Sekitar 23,4 hektar wilayah tambang PT PUL masuk dalam wilayah adat Cerekang di lokasi Pengsimoni, Kasosoe, dan Padang Annungnge. Hal ini memicu penolakan keras dari masyarakat adat.
Badan Registrasi Wilayah Adat (BRWA) mencatat bahwa 18 lokasi wilayah adat Cerekang, memiliki nilai spiritual, ekologis, dan budaya yang erat dengan kehidupan masyarakat setempat. Wilayah tersebut meliputi Pengsimoni (Pensemoni), Ujung Tana, Padang Annungnge, Tomba, Kasosoe, Aggattungeng Ance’e, Berue’, Mangkulili, Lengkong, Turungeng Appancangengnge, Wae Mami, dan beberapa lokasi lain.

“Hutan adat ini adalah warisan leluhur kami yang ada jauh sebelum negara ini terbentuk. Kami menolak aktivitas apapun di dalam wilayah adat To Cerekang.

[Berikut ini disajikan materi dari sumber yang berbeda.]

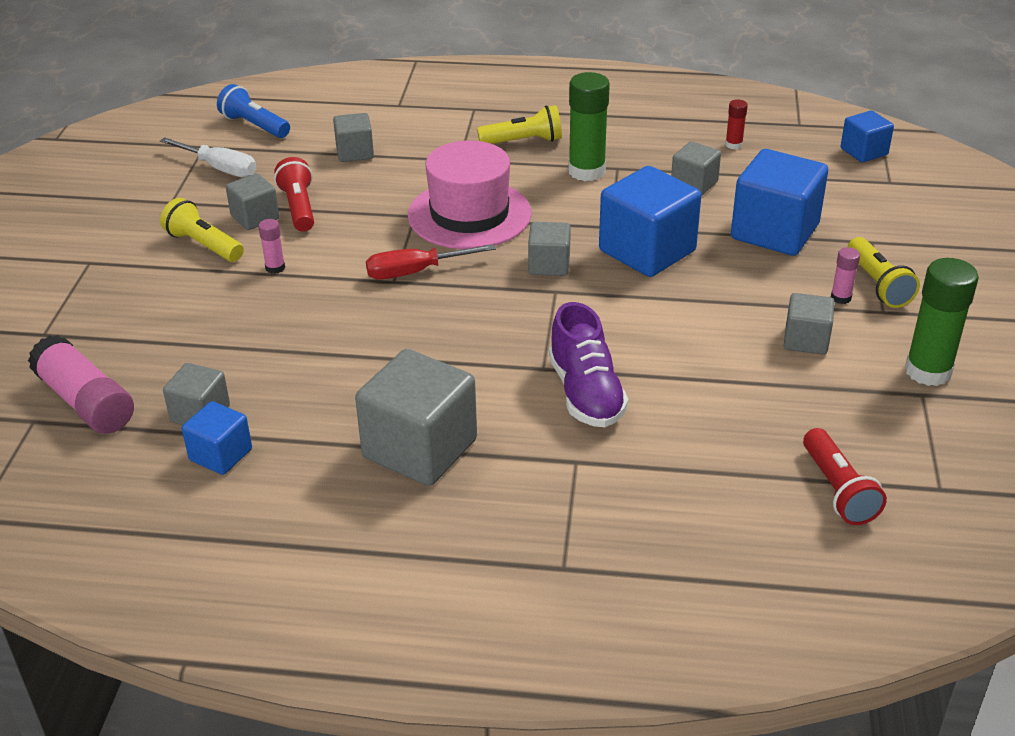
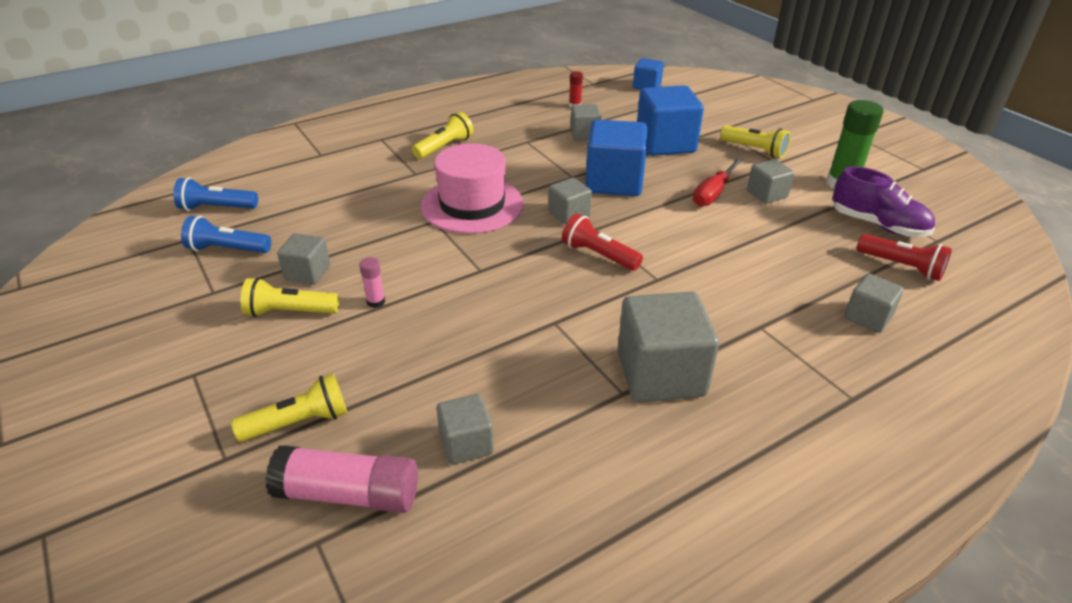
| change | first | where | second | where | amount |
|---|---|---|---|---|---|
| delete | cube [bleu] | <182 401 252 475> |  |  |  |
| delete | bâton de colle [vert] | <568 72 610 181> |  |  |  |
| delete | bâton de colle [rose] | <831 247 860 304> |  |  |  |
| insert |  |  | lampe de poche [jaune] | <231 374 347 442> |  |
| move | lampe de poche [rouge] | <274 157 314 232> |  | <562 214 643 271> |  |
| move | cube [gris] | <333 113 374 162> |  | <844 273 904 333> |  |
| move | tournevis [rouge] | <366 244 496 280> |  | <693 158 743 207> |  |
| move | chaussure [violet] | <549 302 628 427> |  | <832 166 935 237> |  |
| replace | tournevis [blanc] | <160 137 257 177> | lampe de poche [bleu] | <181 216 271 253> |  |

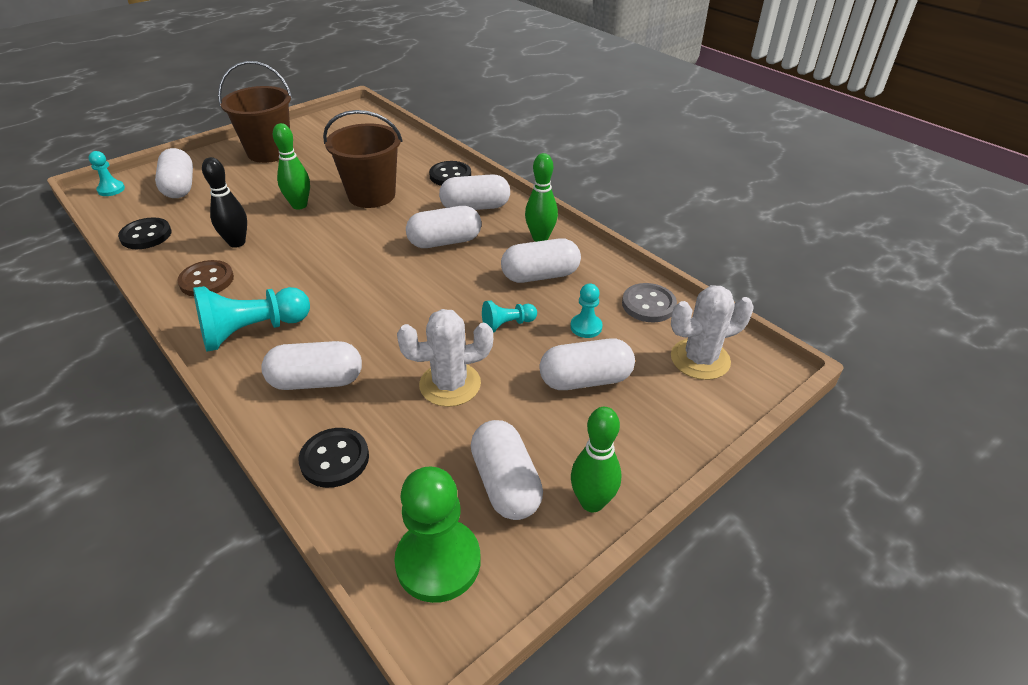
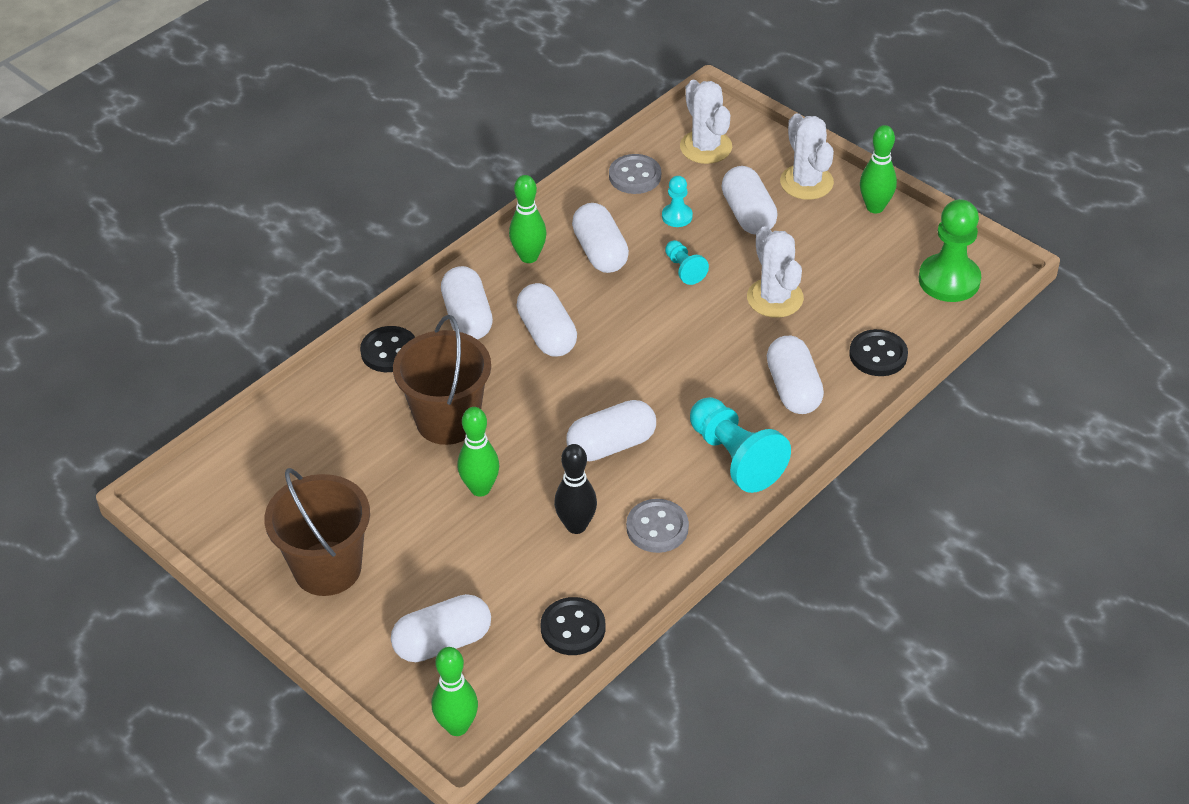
| change | first | where | second | where | amount |
|---|---|---|---|---|---|
| insert |  |  | cactus [blanc] | <780 113 834 200> |  |
| move | gélule [blanc] | <471 420 543 520> |  | <566 400 656 461> |  |
| replace | pion [turquoise] | <89 151 125 196> | quille [vert] | <432 647 478 736> |  |
| recolor | bouton [marron] | <177 260 234 297> | bouton [gris] | <626 499 689 553> |  |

Tidak ada alasan bagi perusahaan untuk mengelola wilayah ini,” ujar Suaib, tokoh adat yang dihormati, dalam pernyataannya pada musyawarah tersebut.

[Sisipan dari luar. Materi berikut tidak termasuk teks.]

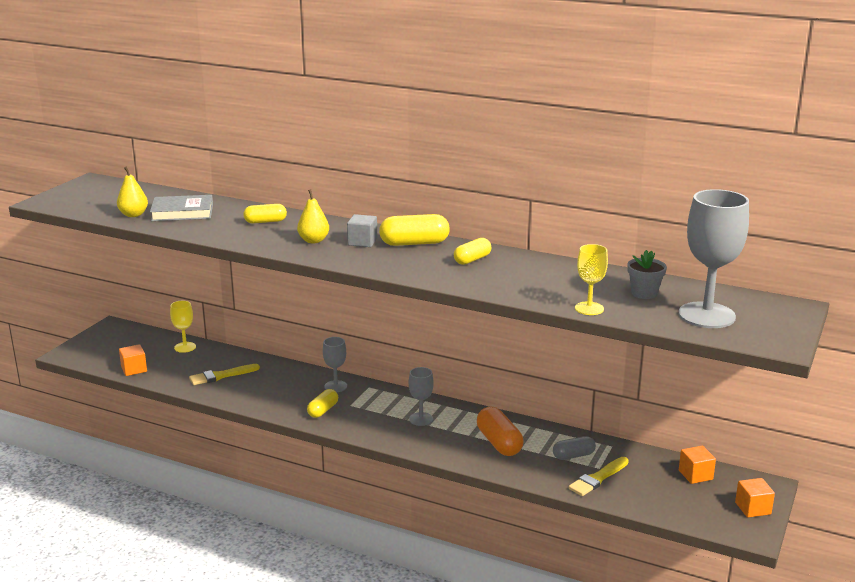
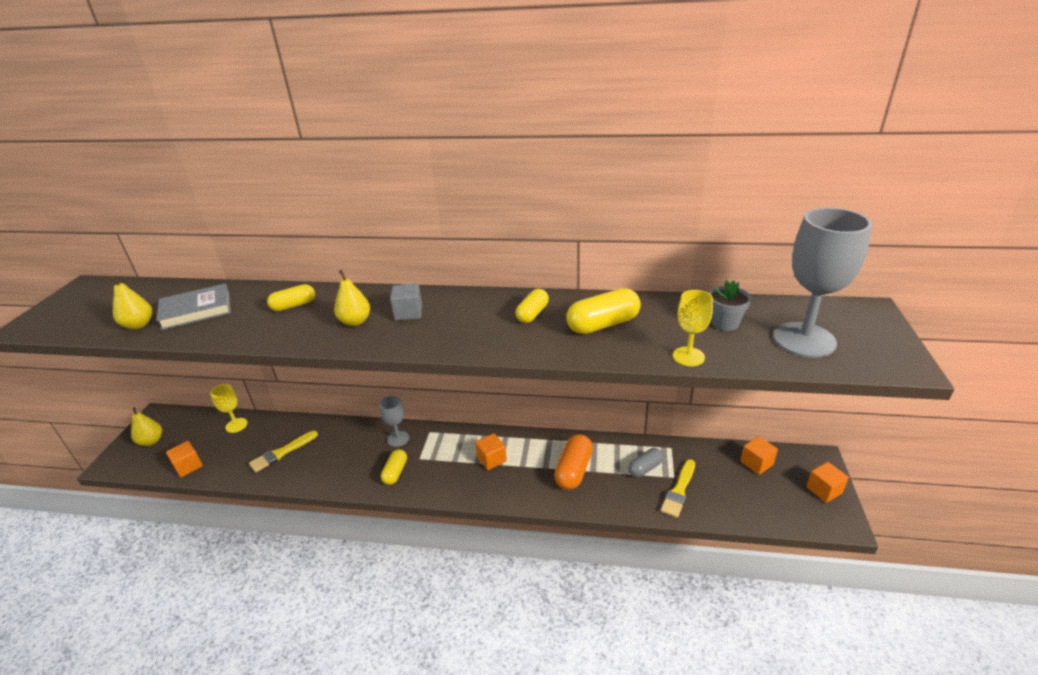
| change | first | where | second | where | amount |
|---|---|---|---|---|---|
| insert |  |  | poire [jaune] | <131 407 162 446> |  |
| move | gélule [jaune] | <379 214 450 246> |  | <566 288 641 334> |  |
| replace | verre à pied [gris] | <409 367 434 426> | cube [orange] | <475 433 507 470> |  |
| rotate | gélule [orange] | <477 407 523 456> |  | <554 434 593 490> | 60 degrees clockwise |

Penolakan ini juga didukung oleh kelompok perempuan adat To Cerekang, yang menyuarakan keprihatinan terhadap ancaman tambang bagi lingkungan. Utami, salah satu tokoh perempuan, menyatakan, “Selain akan merusak hutan adat, aktivitas pertambangan juga berdampak pada ketersediaan air bersih, kebutuhan paling mendasar bagi kami para ibu rumah tangga,” ungkapnya dengan penuh semangat.
Hutan adat yang telah dilindungi turun-temurun ini memiliki aturan ketat berdasarkan ajaran leluhur, seperti larangan merusak hutan, menjaga kejernihan air sungai, hingga pembatasan akses ke wilayah-wilayah tertentu.

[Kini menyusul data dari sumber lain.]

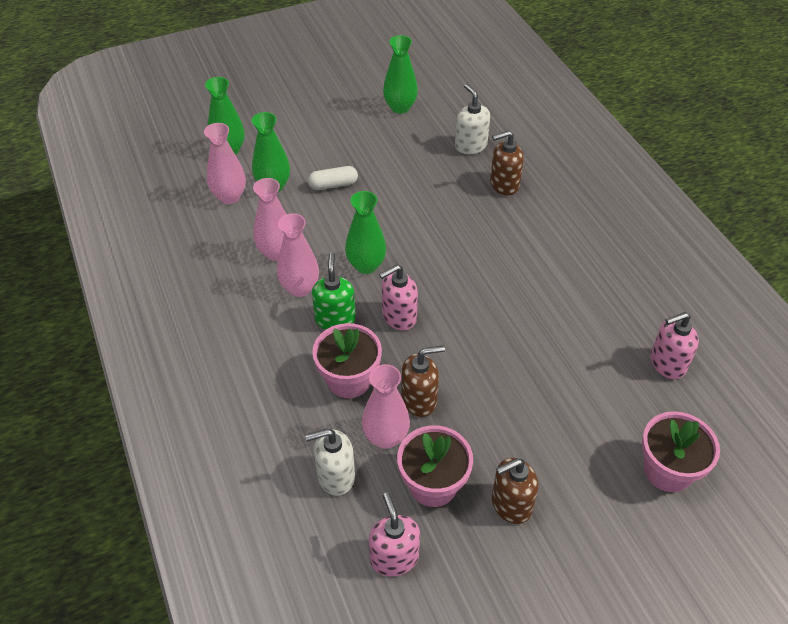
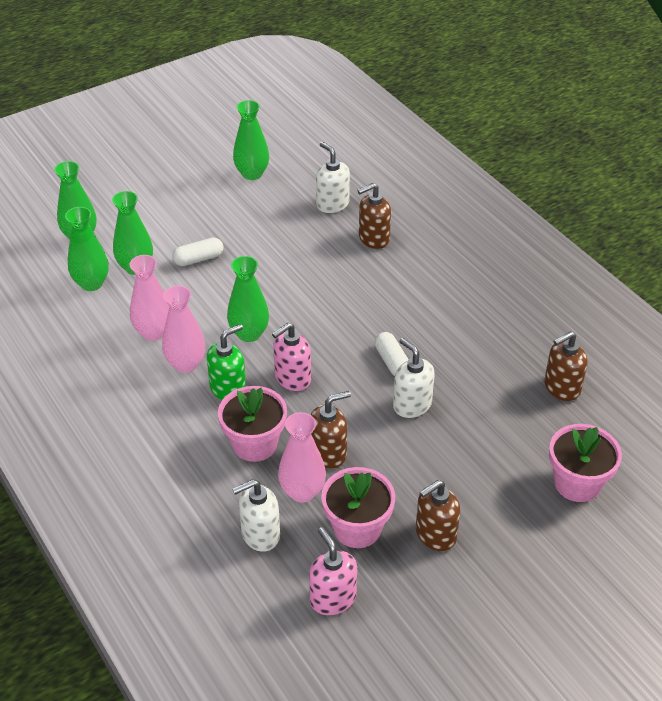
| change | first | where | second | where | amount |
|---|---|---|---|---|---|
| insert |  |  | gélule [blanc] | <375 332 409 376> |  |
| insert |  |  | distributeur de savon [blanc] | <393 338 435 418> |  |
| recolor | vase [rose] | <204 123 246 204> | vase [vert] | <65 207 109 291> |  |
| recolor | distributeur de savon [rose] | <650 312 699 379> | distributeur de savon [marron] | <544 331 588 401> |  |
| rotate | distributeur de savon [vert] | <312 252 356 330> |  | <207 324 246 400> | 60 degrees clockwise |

Namun, keberadaan tambang PT PUL yang memasuki tiga lokasi sakral tersebut dianggap sebagai ancaman serius terhadap kelestarian lingkungan dan identitas budaya masyarakat adat. “Hutan adat adalah jantung kehidupan kami. Jika hutan ini hilang, maka kehidupan kami juga ikut hilang,” ungkap salah satu warga.
Dalam musyawarah tersebut, masyarakat adat To Cerekang mendesak PT PUL untuk segera mengeluarkan wilayah adat dari konsesi tambangnya. Mereka menegaskan tidak akan mundur dan siap melakukan perlawanan tanpa kompromi.
“Kami tidak hanya berjuang untuk mempertahankan tanah ini, tetapi juga untuk menjaga warisan leluhur dan kelangsungan hidup generasi mendatang,” tutup Suaib dengan tegas.
Penolakan masyarakat adat To Cerekang adalah simbol keteguhan hati untuk melindungi hutan adat mereka dari ancaman eksploitasi. Perlawanan ini mencerminkan betapa pentingnya menjaga hubungan harmonis antara manusia dan alam yang telah diwariskan oleh leluhur mereka selama berabad-abad.